Ее тронула его деликатность, и, дойдя до ворот, она остановилась и обернулась к нему.
– Другар, – сказала она с улыбкой, в которой не было и капли кокетства. Это просто была улыбка одного одинокого существа другому. – Ты ходил в глубь лабиринта?
– Ходил, – ответил тот, опуская глаза.
– Мне тоже иногда так хочется пойти туда. Ты сводишь меня? Меня одну, больше никого, – поспешно добавила она, увидев, как нахмурился гном.
Он с опаской поднял на нее глаза, полагая, возможно, что она поддразнивает его. Его лицо смягчилось.
– Да, свожу, – сказал он, и в глазах его появился какой-то необычный свет. – Там так много всякого странного – есть на что посмотреть.
– Правда? – она забыла о таинственном пении. – Например?
Но гном только покачал головой.
– Скоро станет темно. А у тебя нет фонаря. Ты не сможешь найти дорогу обратно. Нам пора возвращаться.
Он придержал перед ней открытую створку ворот. Алеата проскользнула мимо него. Другар закрыл ворота. Повернувшись к ней, он неуклюже кивнул и пробормотал что-то себе под нос, скорее всего на языке гномов, потому что она не разобрала ни слова. Но прозвучало это как благословение. Потом, повернувшись на каблуках, зашагал прочь.

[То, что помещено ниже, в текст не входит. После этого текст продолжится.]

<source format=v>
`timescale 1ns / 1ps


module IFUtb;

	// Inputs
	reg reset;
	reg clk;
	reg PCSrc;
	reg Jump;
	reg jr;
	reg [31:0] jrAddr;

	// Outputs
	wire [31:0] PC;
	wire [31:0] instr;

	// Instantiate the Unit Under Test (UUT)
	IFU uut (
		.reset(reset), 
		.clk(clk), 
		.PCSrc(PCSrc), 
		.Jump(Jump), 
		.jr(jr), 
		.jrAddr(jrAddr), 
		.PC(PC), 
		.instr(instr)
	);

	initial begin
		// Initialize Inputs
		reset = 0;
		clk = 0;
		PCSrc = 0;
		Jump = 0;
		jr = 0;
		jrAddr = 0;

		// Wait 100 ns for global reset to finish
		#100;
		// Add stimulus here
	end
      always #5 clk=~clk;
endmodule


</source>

Алеата ощутила крошечную искорку непривычного тепла в своем запертом в ларец сердце.
Глава 22. ЦИТАДЕЛЬ. Приан
Перескакивая через две ступеньки от волнения, Пайтан мчался вверх по спиральной лестнице самой высокой башни цитадели, торопясь в большую комнату, которую он называл Звездной камерой
[26]
. Теперь он и сам видел и слышал, что нечто странное происходит с его звездной машиной (поскольку он первым обнаружил ее, то считал себя ее собственником). Сейчас Пайтан от души проклинал Роланда за то, что тот помешал ему проследить за этим удивительным явлением.

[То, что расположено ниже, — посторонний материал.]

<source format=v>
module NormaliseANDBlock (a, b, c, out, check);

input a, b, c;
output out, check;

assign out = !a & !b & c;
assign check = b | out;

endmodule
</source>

Его также порядком поразило и встревожило, что сообщение о странностях поведения машины исходило от Реги. Люди не очень-то умеют ладить с техникой. Они обычно не доверяют ей, а если уж им приходится иметь с ней дело, как правило, все ломают. Рега, как он уже убедился, грешила этим больше прочих. Хотя вначале она проявила интерес к машине и восхищенно выслушивала восторги Пайтана по поводу ее наиболее удивительных свойств, постепенно в Реге развилась совершенно необоснованная неприязнь к этому удивительному творению. Она выговаривала ему за то, что он проводит с машиной уйму времени, упрекала, что его больше интересует машина, чем она сама.
– О Пайт, какой же ты тупой! – говорила ему Алеата. – Она просто ревнует. Если бы эта твоя машина была женщиной, Рега вцепилась бы ей в волосы.